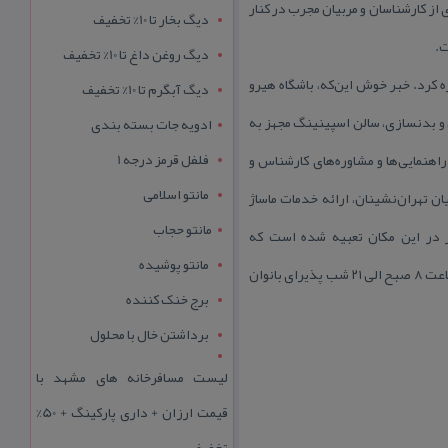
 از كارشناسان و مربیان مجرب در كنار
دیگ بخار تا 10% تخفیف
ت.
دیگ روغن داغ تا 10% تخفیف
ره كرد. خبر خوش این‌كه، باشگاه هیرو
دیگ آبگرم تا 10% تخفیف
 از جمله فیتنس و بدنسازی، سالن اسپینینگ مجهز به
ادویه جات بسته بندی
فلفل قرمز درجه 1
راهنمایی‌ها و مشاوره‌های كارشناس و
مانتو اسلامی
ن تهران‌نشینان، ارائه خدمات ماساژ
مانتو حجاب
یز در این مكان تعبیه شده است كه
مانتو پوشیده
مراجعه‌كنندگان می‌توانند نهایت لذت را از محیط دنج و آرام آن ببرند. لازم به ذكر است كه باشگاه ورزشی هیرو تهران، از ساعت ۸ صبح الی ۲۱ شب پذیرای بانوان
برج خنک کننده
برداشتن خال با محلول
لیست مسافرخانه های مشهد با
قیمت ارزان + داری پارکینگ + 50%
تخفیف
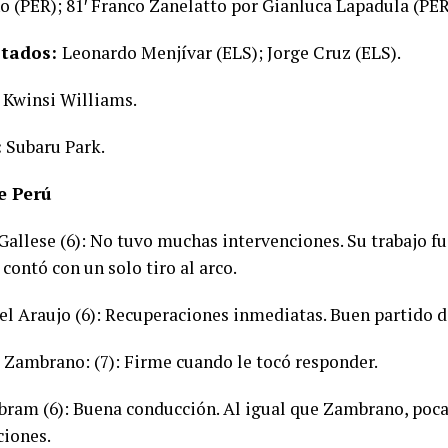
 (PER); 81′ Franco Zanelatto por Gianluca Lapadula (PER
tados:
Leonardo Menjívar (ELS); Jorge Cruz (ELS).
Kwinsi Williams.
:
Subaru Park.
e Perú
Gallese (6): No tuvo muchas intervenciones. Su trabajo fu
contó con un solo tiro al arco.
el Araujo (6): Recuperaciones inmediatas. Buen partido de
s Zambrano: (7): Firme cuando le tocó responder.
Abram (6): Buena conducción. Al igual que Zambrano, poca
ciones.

* * *

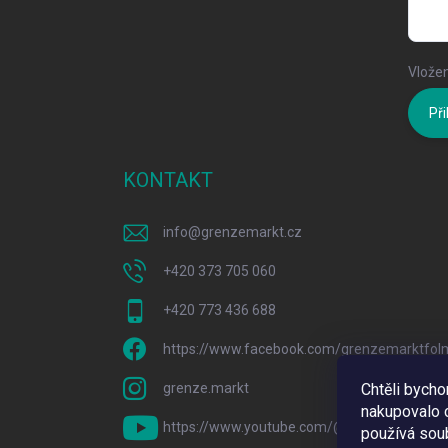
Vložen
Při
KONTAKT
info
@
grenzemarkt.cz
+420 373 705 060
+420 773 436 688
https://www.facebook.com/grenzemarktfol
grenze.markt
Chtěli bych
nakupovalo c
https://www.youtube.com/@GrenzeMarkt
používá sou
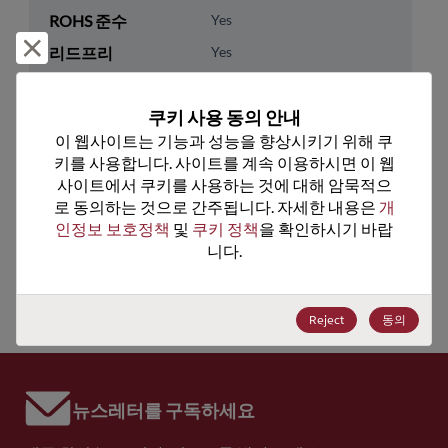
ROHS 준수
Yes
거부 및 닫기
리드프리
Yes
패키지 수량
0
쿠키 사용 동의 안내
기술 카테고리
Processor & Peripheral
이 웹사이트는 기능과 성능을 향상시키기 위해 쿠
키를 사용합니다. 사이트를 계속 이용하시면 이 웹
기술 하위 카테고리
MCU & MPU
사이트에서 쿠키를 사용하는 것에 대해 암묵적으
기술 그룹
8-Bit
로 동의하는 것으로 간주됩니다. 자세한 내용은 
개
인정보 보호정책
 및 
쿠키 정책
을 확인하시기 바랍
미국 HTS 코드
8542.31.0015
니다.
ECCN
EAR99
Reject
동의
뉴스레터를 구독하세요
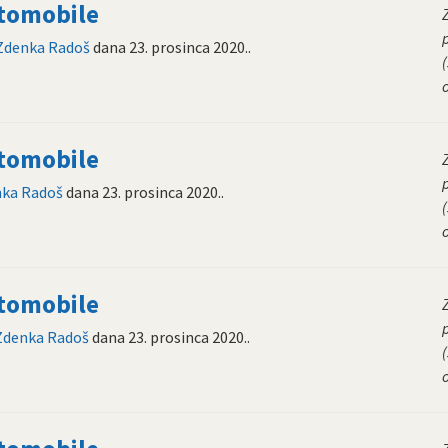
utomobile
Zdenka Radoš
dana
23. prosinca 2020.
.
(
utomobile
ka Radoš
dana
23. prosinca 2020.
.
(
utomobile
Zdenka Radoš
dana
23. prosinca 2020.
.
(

**Exercise directions:** Search the data for the string "مانتو" and say how many lines include it, giving only the number.

**Answer to this task:** 3